だから後で Attention が入ってくる
Attention の大きな目的の1つは、decoder が生成するときに固定の1つのベクトルだけに頼らず、
入力の異なる位置を動的に参照できるようにすることです。
この節と後の Attention の関係は?
この節でまず押さえるべき主線は、
- Seq2Seq の「エンコード -> デコード」という流れ
です。
そして次の Attention は、ここで生まれる中心的なボトルネックを解決します。
- 固定長表現だと情報を落としやすい
五、Seq2Seq はどんなタスクに向いているのか?
翻訳
もっとも代表的な入力・出力の対応タスクです。
要約
長い文章を入力して、短い文章を出力します。
言い換えと質問応答生成
入力と出力は同じテキストではありませんが、はっきりした対応関係があります。
六、よくあるつまずきポイント
誤解1:Seq2Seq は「翻訳モデル」だけ
翻訳はもっとも有名な例ですが、
本質的には、もっと広い「テキストからテキストへ」のタスクに使えます。
誤解2:encoder と decoder があれば十分
Attention や、より強い表現がなければ、長い入力はかなり苦しくなります。
誤解3:生成タスクは出力できればそれでいい
Seq2Seq で本当に難しいのは、
- 入力に忠実であること
- 自然に生成すること
- 構造を保つこと
です。
まとめ
この節でいちばん大事なのは、Seq2Seq を次のように理解することです。
入力をいったんエンコードし、その後に少しずつ出力を生成する構造。翻訳、要約、多くのテキスト生成タスクの基礎になるパラダイムです。

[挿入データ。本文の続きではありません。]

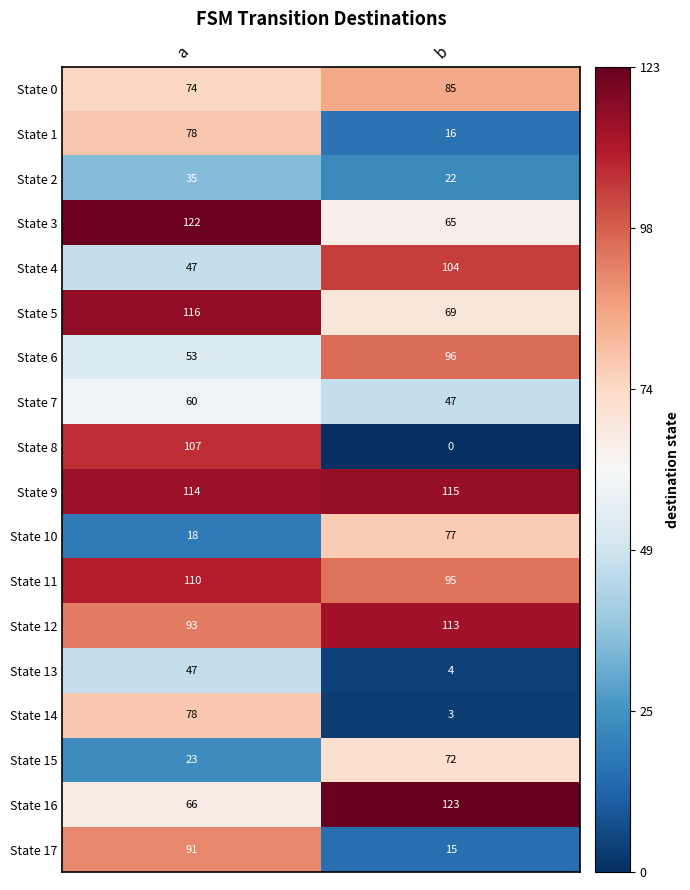

True or false: State 13 has a value of 67 at a.

False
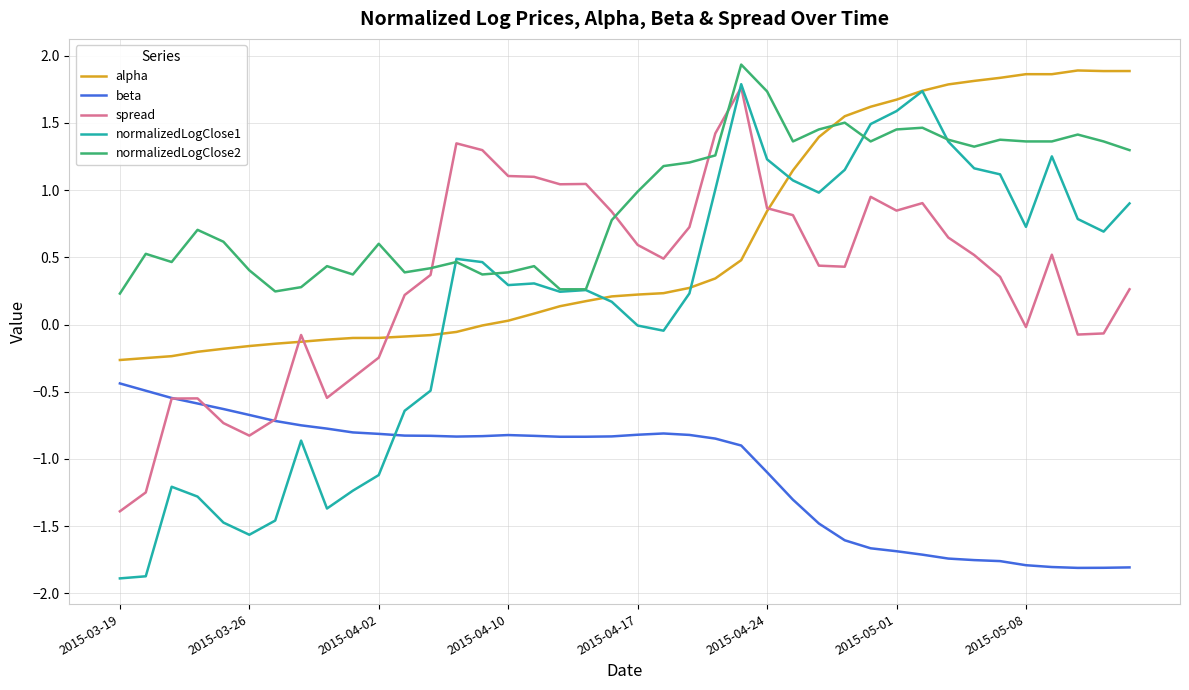

What is the smallest value displayed?

-1.9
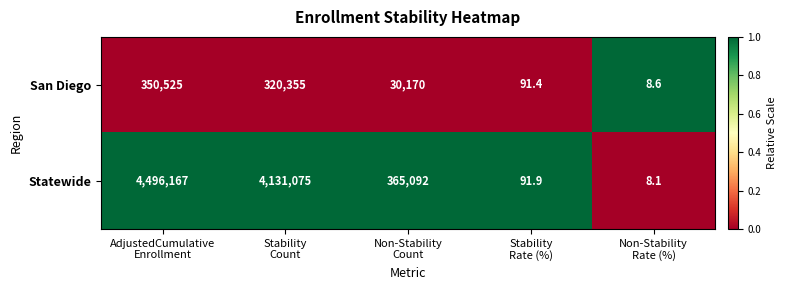

What is the maximum value for San Diego?

350525.0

この主線がはっきりしていれば、後で Attention や T5 を学ぶときも、とても自然に理解できます。
この節で持ち帰るべきこと
- Seq2Seq は「入力系列 -> 出力系列」の基礎構造
- encoder / decoder は「先に理解して、それから生成する」ためのもの
- Attention が登場したのは、Seq2Seq の最大の情報ボトルネックを補うため
練習
- サンプルの辞書を 5〜10 語に増やして、いくつか文を試してみましょう。
- なぜ Seq2Seq の出力は固定長でも固定ラベル集合でもないと言えるのでしょうか?
- 入力が非常に長いとき、なぜ「1つのベクトルに圧縮する」だけでは苦しくなるのでしょうか?
- 自分の言葉で、encoder と decoder がそれぞれ何を担当するか説明してみましょう。